Research lines

• Ras GTPases: regulation and new roles in tumorigenesis

  Ras proteins are GTPases that regulate signal transduction pathways, which control cell proliferation, differentiation, survival and apoptosis. K-Ras oncogenic mutations (one of the Ras isoforms) are highly frequent in colorectal, pancreas and lung cancers. Unfortunately, at this moment we do not have suitable K-Ras inhibitors for therapy. To better understand the regulation of K-Ras and look for strategies to inhibit its oncogenic action, our group is analyzing new proteins that might be interacting with K-Ras and regulate its function. We have shown that calmodulin and hnRNPA2 proteins bind specifically to K-Ras and modifies its functionality: Calmodulin inhibits K-Ras phosphorylation at ser181 in colorectal cancer cells; and the hnRNPA2 protein promotes signaling of K-Ras in pancreatic adenocarcinoma cells.  Most important phosphorylation of KRAS and hnRNPA2 interaction modulates important oncogenic properties of KRAS such tumor growth, metastasis, and RNA loading into extracellular vesicles. We are also studying how intracellular trafficking of KRAS and other small GTPases (ex.: RAC1) regulate important cellular processes such as proliferation, cell migration and mobility.  

• Intracellular cholesterol transport and membrane repair in lysosomal diseases

  The endolysosomal (LE/Lys) compartment is the main intracellular reservoir of cholesterol and acts as a sorting center from which cholesterol is delivered to the plasma membrane, endoplasmic reticulum (ER) or other intracellular destinations. Mutations in the NPC intracellular cholesterol transporter 1 (NPC1) protein lead to abnormal cholesterol accumulation in LE/Lys, causing Niemann-Pick type C (NPC) disease. Although NPC1 is essential for cholesterol export from LE/Lys, the underlying mechanisms remain incompletely understood. 

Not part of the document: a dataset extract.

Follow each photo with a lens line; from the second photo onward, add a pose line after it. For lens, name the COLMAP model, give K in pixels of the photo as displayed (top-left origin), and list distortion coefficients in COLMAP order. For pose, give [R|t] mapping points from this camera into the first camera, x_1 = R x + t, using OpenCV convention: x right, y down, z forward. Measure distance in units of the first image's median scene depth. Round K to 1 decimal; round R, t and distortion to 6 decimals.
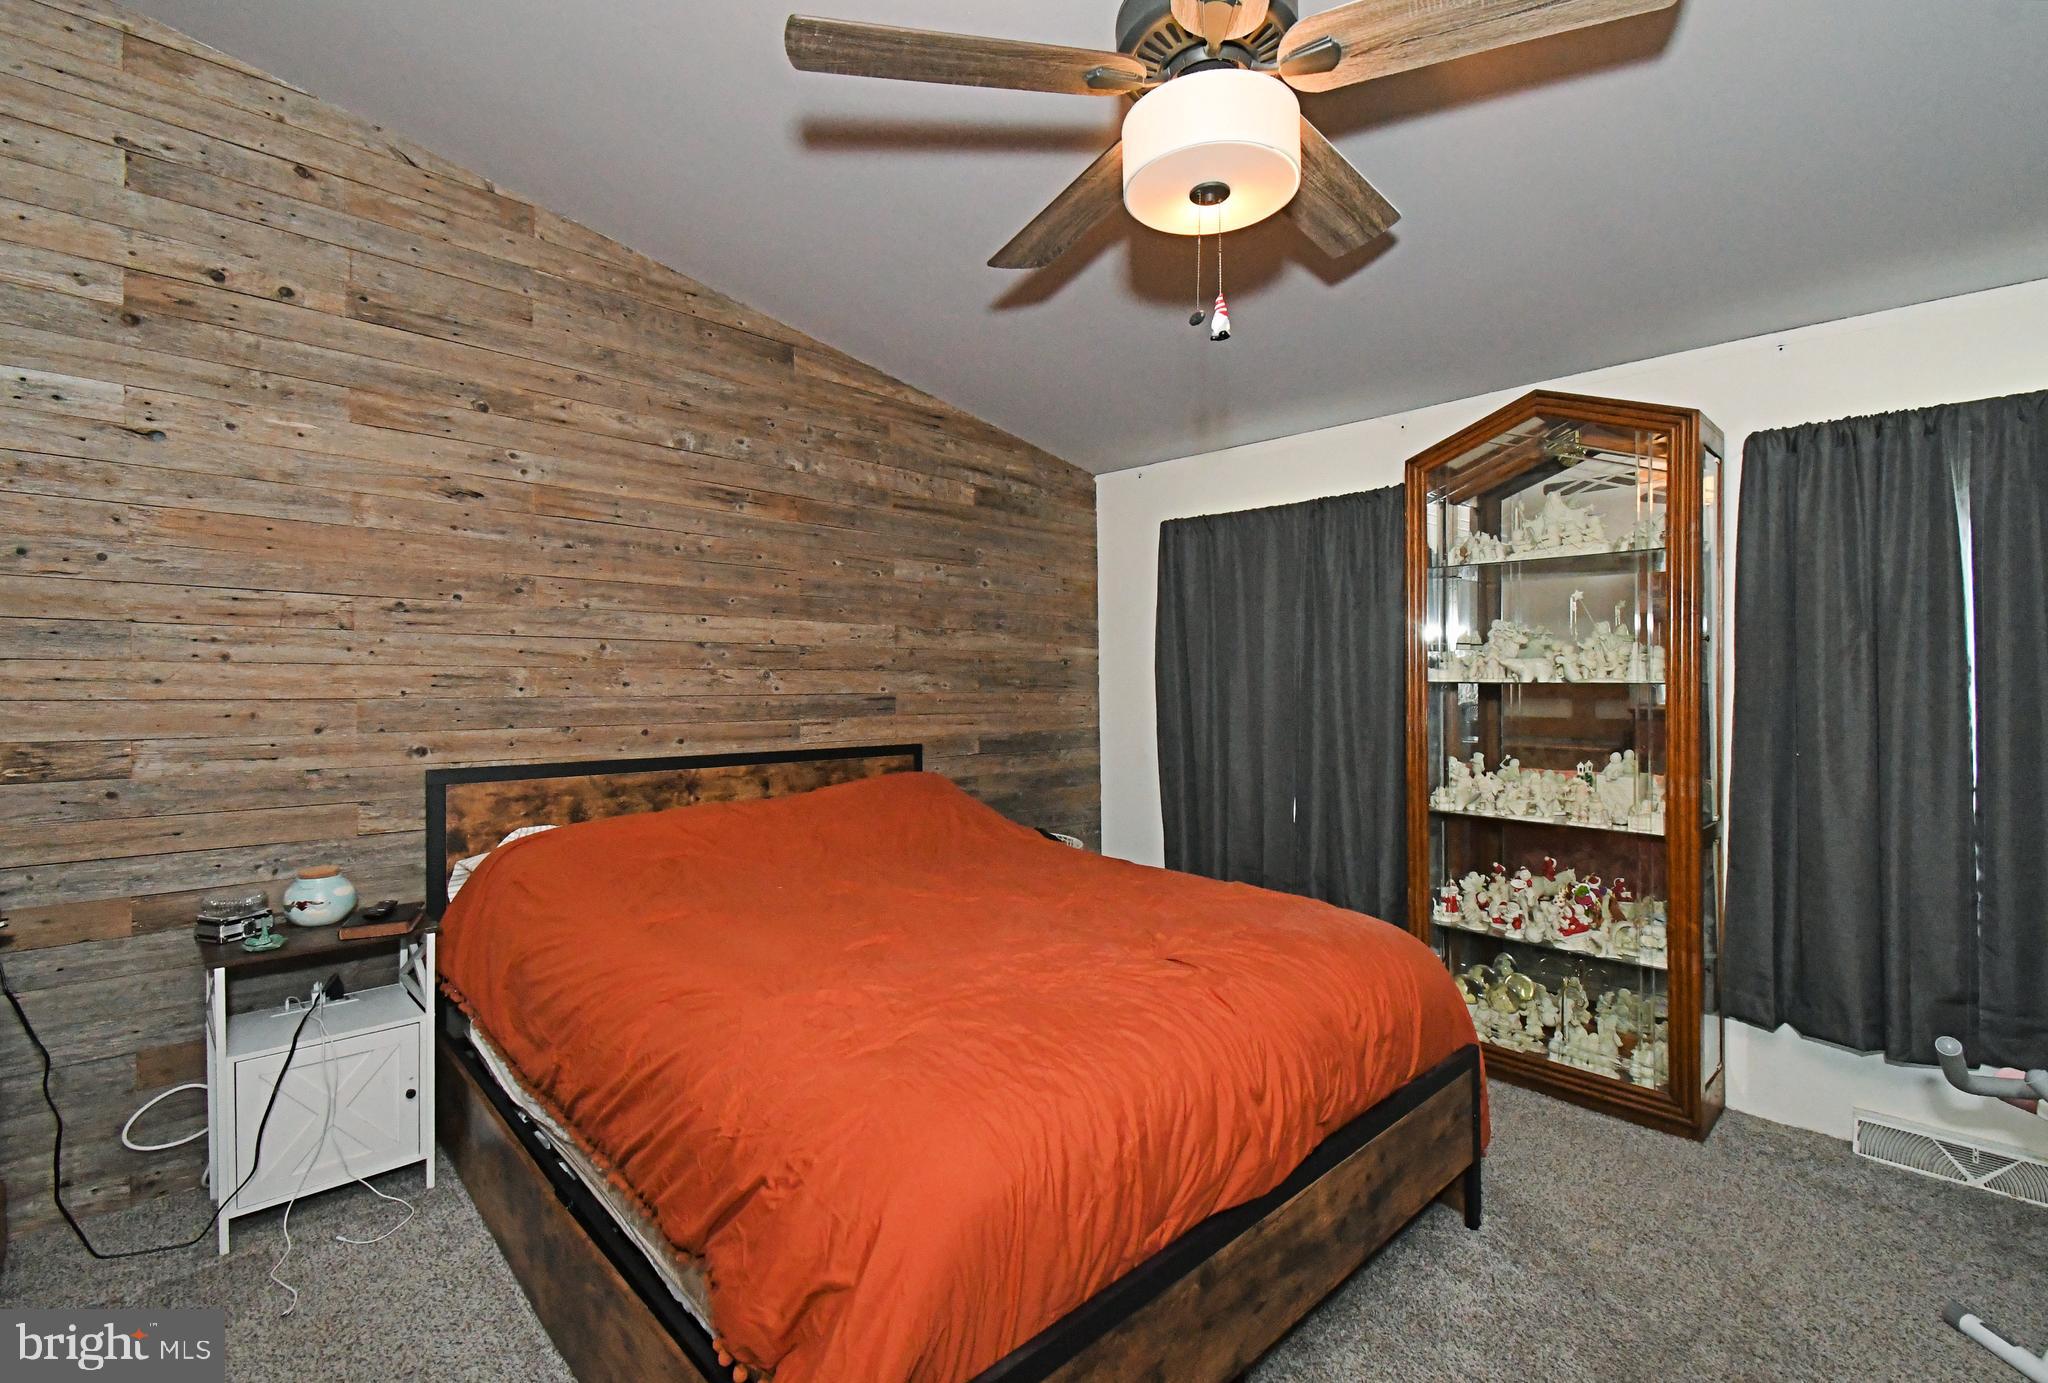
lens RADIAL K [[915.9, 0, 1024.6], [0, 915.9, 687.2], [0, 0, 1]] dist [0.018816, -0.000177]
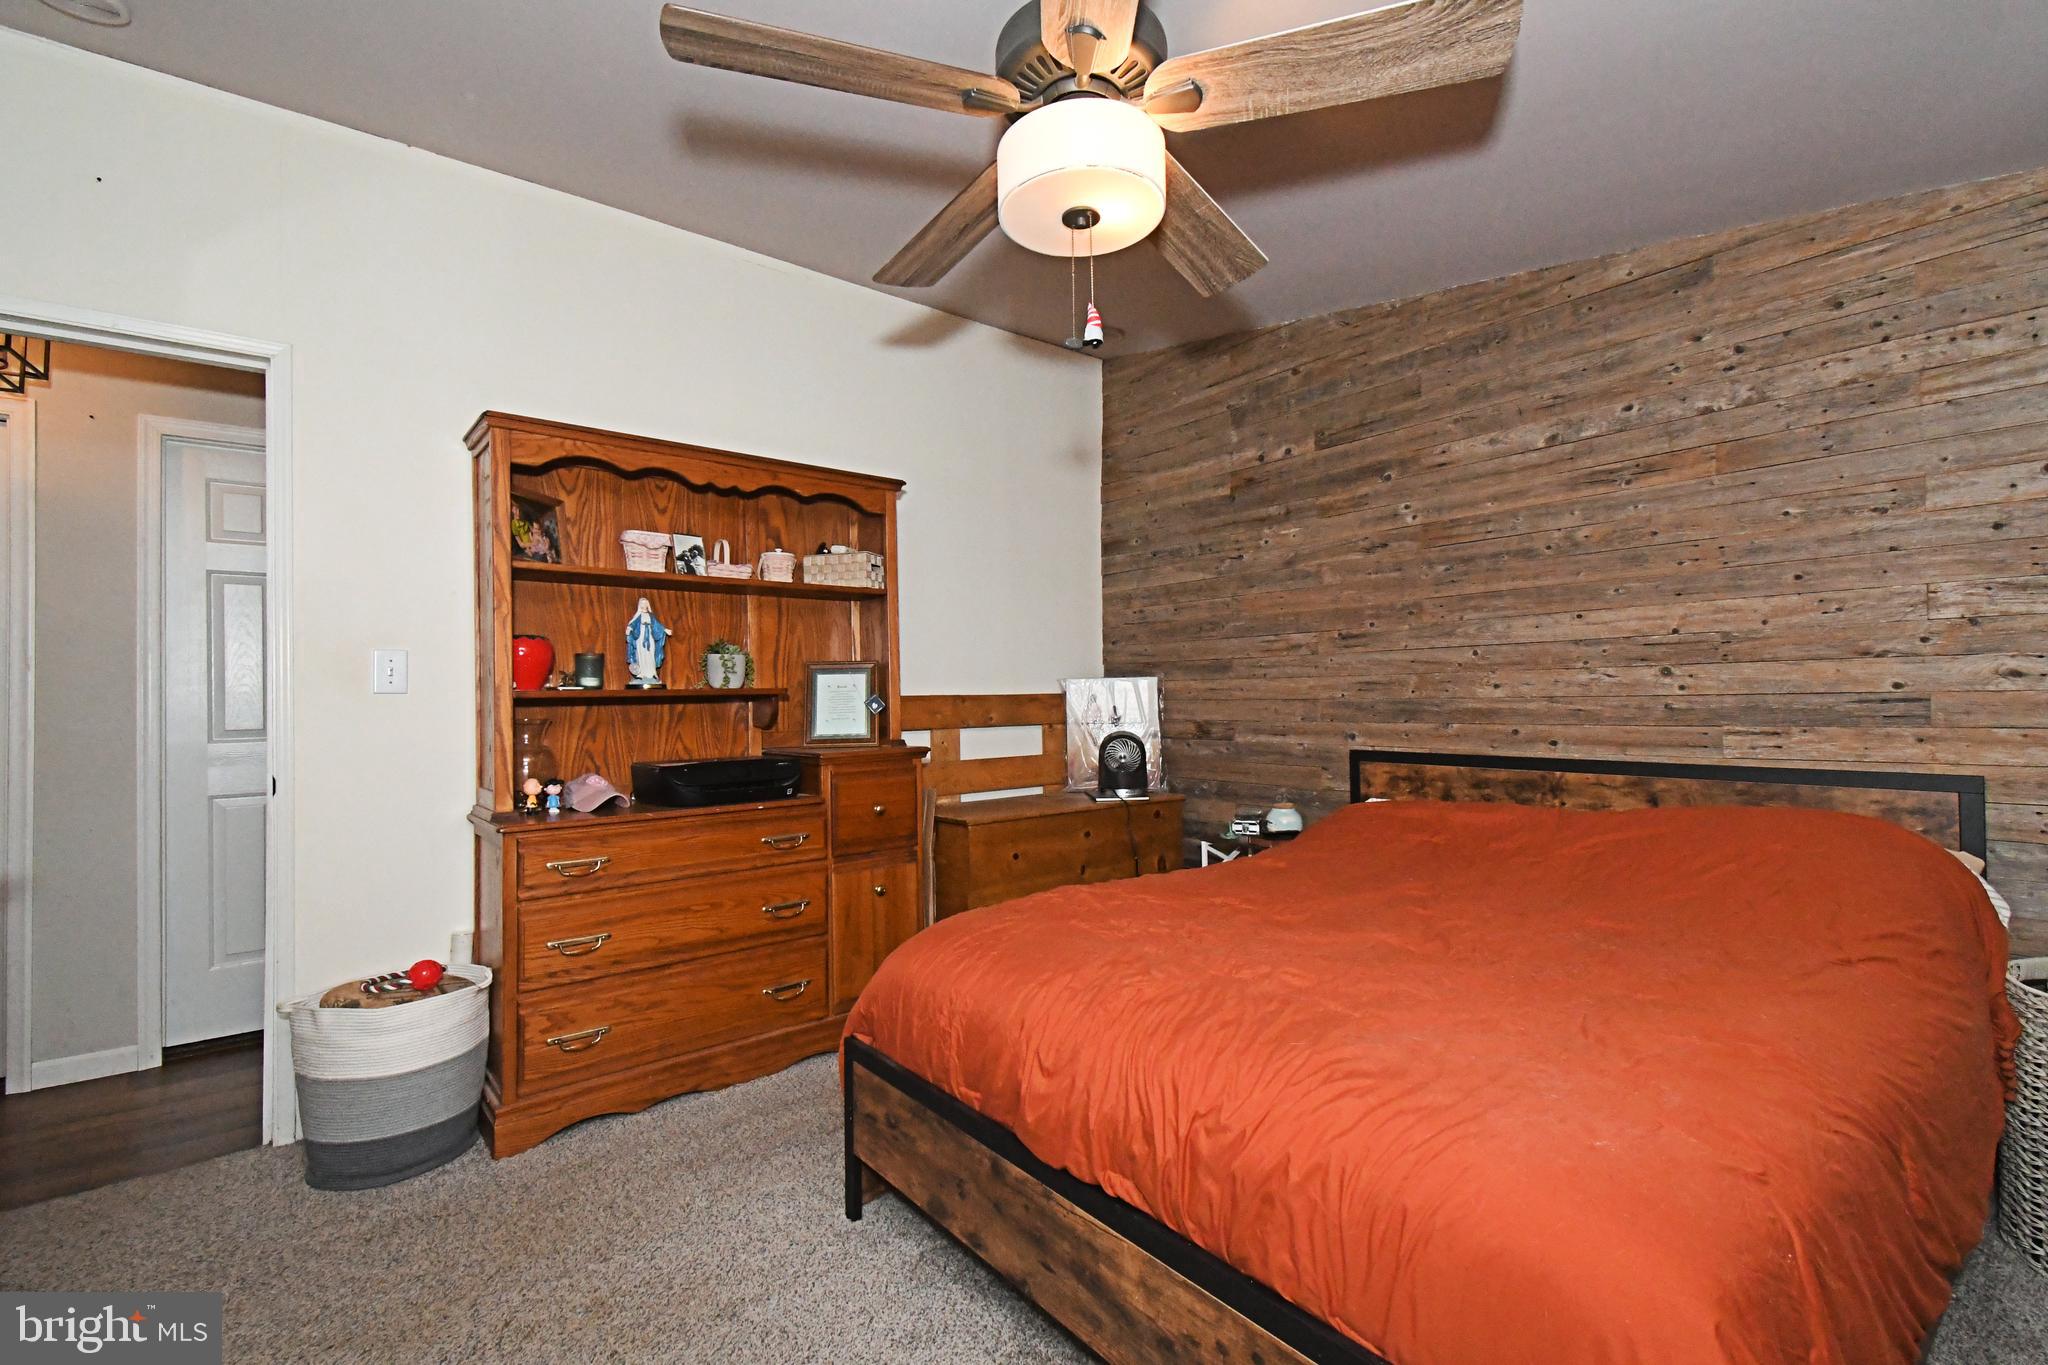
lens RADIAL K [[898.6, 0, 1022.4], [0, 898.6, 678.9], [0, 0, 1]] dist [0.024180, -0.000736]
pose [[-0.094694, -0.016959, -0.995362, 0.672520], [0.017110, 0.999679, -0.018660, -0.001252], [0.995359, -0.018798, -0.094373, 0.546607]]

  Current therapies to reduce cholesterol accumulation in NPC are limited, underscoring the need for novel therapeutical strategies, including the identification of new molecular targets and small molecules that could help restore normal cholesterol cellular distribution. We hypothesize that elucidating how intracellular cholesterol distribution is regulated -by modulating the location, interaction partners, and function of LE/Lys and membrane contact sites (MCS)- will provide valuable insights to advance therapeutic approaches for cholesterol-related disorders such as NPC. 

  To address these questions, we use advanced cellular, molecular and imaging techniques, including patient-derived iPSCs-differentiated neurons, proximity ligation assay (PLA) microscopy, transmission electron microscopy (TEM), proximity-dependent biotinylation (PDB) proteomics, and mouse models. 

• Cell Death, Senescence, and Cancer Precision Medicine

  Led by Dr. J. Montero. 

  The Montero Lab studies cell death, senescence and cancer precision medicine at the University of Barcelona's Department of Biomedical Sciences. Focusing on the molecular mechanisms driving tumor progression and resistance, the lab works to uncover therapeutic targets that can prevent cancer spread, with a strong emphasis on translational research that bridges basic science with potential clinical applications. In summary, our work involves creating innovative tools and discovering new therapies for personalized cancer treatment. We collaborate with numerous oncologists and researchers worldwide on several exciting translational medicine projects. 

  • We utilize the novel technique dynamic BH3 profiling (DBP) as a precision medicine tool for various cancers, both pediatric and adult, to assist clinicians in identifying the most effective treatment for each patient. 

  • We employ DBP and other functional technologies to discover new therapies aimed at preventing tumor resistance to treatments. 

  • Our laboratory investigates the cellular process of senescence to uncover novel senolytic strategies. 

  • By using advanced biotechnology tools, we develop innovative technologies for personalized cancer treatment. 

• Replication Stress and Autophagy in Chromosome Instability

  Led by C. Mauvezin.

  Genomic instability is a hallmark of tumor cells, resulting from errors in mitotic progression such as prolonged mitosis, DNA damage on bridged chromosomes or misaligned chromosomes. A better understanding of the upstream triggers of CIN are a long-standing objective in cancer research. Our laboratory is specifically interested in the interconnection between replicative stress, autophagy and CIN biomarkers. We showed that after severe replicative stress, untransformed cells enter into senescence, whereas most tumor cells are capable to recover and resume proliferation, often accumulating genomic alterations in the process. Interestingly, the reinitiation of DNA synthesis in tumor cells relies on the firing of new replication origin, thus making this event a possible target for cancer therapy upon replication stress induction. In addition, we uncovered a protective role for autophagy and lysosomes in mitosis, thus opening new avenues for CIN-targeted therapy in cancer. Importantly, we have characterized the toroidal nuclei as a new CIN biomarker, providing a novel tool for monitoring genome integrity in cancer cells.